## [Activity]
List every occupation given for Bryan Todd in the background information of the biography below.

## [Document passage]
********************
Background information
- Born: March 1, 1973 (age 53)
- Origin: Cincinnati, Ohio, U.S.
- Genres: Pop, R&B, Country
- Occupations: Songwriter, producer, musician, artist
- Instruments: Vocals, piano, keyboards
- Years active: 2002-present
- Website: bryantodd.com

= Bryan Todd (music producer) =

Bryan Todd (born March 1, 1973) is an American multi-platinum record producer and songwriter. Early in his career, Todd was a solo artist and had a single in the top 20. He has since focused on writing and producing for other artists such as Miley Cyrus, Big Time Rush, Jordin Sparks, Danny Gokey, Michael W. Smith, Rascal Flatts, Kelly Clarkson, Ashley Tisdale and notably the song "Breakthrough" for the Disney film, Lemonade Mouth, a soundtrack that reached No. 1 on Billboard.
His newest producer project is gaining fast notoriety. The first single “Real” features American songstress Jaden Michaels, who is the sister of Pop singer songwriter Julia Michaels.

== Early life and education ==
Todd is the son of a minister and was born in Cincinnati, Ohio. After high school he joined the Navy ROTC through Temple University in Philadelphia, Pennsylvania.
********************
Stored data entries:
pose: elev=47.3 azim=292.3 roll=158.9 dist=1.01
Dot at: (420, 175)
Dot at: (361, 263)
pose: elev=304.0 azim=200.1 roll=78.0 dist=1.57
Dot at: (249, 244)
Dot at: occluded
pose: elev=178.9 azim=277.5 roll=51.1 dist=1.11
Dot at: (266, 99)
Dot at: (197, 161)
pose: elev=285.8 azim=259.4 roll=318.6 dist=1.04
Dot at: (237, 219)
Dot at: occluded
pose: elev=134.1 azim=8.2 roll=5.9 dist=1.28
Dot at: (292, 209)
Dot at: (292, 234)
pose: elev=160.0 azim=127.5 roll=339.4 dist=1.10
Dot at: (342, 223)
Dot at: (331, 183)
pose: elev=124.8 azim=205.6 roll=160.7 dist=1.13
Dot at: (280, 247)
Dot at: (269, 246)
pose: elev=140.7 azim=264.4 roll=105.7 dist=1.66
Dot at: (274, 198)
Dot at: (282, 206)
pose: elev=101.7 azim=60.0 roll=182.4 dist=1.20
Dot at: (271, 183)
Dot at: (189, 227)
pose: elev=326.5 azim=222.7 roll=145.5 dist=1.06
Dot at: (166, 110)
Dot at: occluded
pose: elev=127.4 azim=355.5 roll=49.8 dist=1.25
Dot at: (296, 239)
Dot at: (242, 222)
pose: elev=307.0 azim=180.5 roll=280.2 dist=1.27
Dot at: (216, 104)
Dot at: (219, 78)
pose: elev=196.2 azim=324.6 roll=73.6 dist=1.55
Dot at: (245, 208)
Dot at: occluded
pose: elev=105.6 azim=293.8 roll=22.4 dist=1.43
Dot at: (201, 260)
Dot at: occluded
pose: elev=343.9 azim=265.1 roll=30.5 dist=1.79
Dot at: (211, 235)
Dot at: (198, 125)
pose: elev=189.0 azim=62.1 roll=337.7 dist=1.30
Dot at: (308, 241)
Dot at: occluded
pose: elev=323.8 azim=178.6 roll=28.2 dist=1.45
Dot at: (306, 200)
********************
## [Answer box]
Songwriter, producer, musician, artist